The folks in the Glor lab have been doing a lot of AFLP work recently and using structure to analyze these data. To identify K (the number of genotypic clusters in a sample in individuals) we have been using a hierarchical approach proposed by Coulon and colleagues. We’ve largely been happy with this method, but it requires that you run a lot of analyses to fully evaluate a dataset. I wrote a few small shell scripts to somewhat automate the process of running jobs using the University of Rochester Center for Integrated Research Computing’s BlueHive Cluster. The scripts and details on running them can be found after the jump…

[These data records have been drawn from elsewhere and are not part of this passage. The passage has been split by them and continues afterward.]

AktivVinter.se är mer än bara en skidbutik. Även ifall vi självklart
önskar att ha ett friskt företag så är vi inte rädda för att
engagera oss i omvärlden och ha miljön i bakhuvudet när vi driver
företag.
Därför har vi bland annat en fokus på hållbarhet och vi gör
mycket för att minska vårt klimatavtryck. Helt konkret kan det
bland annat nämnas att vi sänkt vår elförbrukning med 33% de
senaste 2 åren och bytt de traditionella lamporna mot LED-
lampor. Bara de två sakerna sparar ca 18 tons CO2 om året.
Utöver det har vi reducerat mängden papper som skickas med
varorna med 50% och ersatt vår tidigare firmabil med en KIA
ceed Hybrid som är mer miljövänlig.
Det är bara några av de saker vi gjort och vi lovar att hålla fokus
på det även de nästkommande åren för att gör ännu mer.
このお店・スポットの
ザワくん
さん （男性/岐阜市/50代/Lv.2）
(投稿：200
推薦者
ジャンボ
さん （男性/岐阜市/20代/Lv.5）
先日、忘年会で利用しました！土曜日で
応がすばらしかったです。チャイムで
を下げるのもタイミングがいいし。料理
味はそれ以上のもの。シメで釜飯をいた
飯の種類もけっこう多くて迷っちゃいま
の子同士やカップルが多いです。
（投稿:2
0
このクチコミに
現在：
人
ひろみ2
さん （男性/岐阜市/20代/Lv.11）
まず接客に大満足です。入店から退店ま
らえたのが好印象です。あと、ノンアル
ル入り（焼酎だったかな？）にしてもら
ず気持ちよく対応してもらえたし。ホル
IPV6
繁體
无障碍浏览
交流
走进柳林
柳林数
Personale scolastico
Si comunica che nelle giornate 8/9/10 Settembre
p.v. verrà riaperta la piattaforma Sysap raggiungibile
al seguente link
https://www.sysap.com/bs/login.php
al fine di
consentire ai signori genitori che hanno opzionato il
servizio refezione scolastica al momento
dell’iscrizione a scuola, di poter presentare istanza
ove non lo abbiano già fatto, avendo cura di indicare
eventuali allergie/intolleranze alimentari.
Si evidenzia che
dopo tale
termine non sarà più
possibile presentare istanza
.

First you need to get a compiled structure binary on Bluehive. You can download the most recent version from the structure homepage and compile it yourself, for convenience I have compiled version 2.3.4 (click to download). Note if you do download this version you will have to make it executable on Bluehive by typing:
chmod 755 structure
Once you have downloaded or compiled structure you’ll want to add it to your PATH. By default a directory named “bin” in your home directory will be part of your path. Create a directory called “bin” and then move the structure binary in.
Now from any directory typing:
structure
Should generate the message below, if so you are in business.
---------------------------------------------------- STRUCTURE by Pritchard, Stephens and Donnelly (2000) and Falush, Stephens and Pritchard (2003) Code by Pritchard, Falush and Hubisz Version 2.3.4 (Jul 2012) ---------------------------------------------------- Can't open the file "mainparams". Exiting the program due to error(s) listed above.
Next you will want to create a script to submit structure jobs to the cluster. My version is called looper.sh. This script submits a batch job to Bluehive requesting 1 processor for 24 hours. If your run takes longer, adjust walltime to be greater than the length of time needed to run the analysis. The script passes a few options to structure. -K is the number of clusters to analyze for any particualar run, -o sets the name of the output file and -D supplies a random number to start the mcmc analysis. The script uses a bash environmental variable to define a random number, which is reported at the top of the output file.
#!/bin/bash #PBS -q standard #PBS -l nodes=1:ppn=1 #PBS -l walltime=24:00:00 #PBS -N structure #PBS -j oe #PBS -k n #PBS -o outfile.k_${k}_run cd $PBS_O_WORKDIR structure -K ${k} -o k_${k}_run_$PBS_ARRAYID -D $RANDOM
Now that we have a basic submission script, we need to give it instructions for exactly how we want our run to be performed. A second script called run_structure.sh accomplishes this. In this script two variables are set: the maximum number of clusters to evaluate and the number of replicates to run for each level of K. The script then runs a loop to instruct the looper script. In the case below looper submit 10 runs for K =1, K=2 and K=3. By editing this script you can run any combination of K and reps that you like.
#!/bin/bash max_k=3 reps=10 for (( i=1 ; i <= $max_k ; i++ )) do qsub -v k=$i -t 1-$reps looper.sh done
After you first create the run_structure script you will need to change permissions to the control script to allow it to run as an executable using the command:
chmod 755 run_structure.sh
This only needs to be run once, subsequent edits to the script will not change its permissions.
Finally to run your job, create a directory with the standard structure run files: a project_data file, a mainparams file and an extraparams file. Each of these need to be formatted with Unix line endings. Copy in the run_structure.sh and looper.sh scripts. To start a run type:
./run_structure.sh
If your run has submitted successfully you should see output similar to below, with one line for each level of K.
[username@bluehive ]$ ./run_structure.sh 2613562[].bhsn-int.bluehive.crc.private 2613563[].bhsn-int.bluehive.crc.private 2613564[].bhsn-int.bluehive.crc.private
You can then check on the status of your runs by typing:
qinfo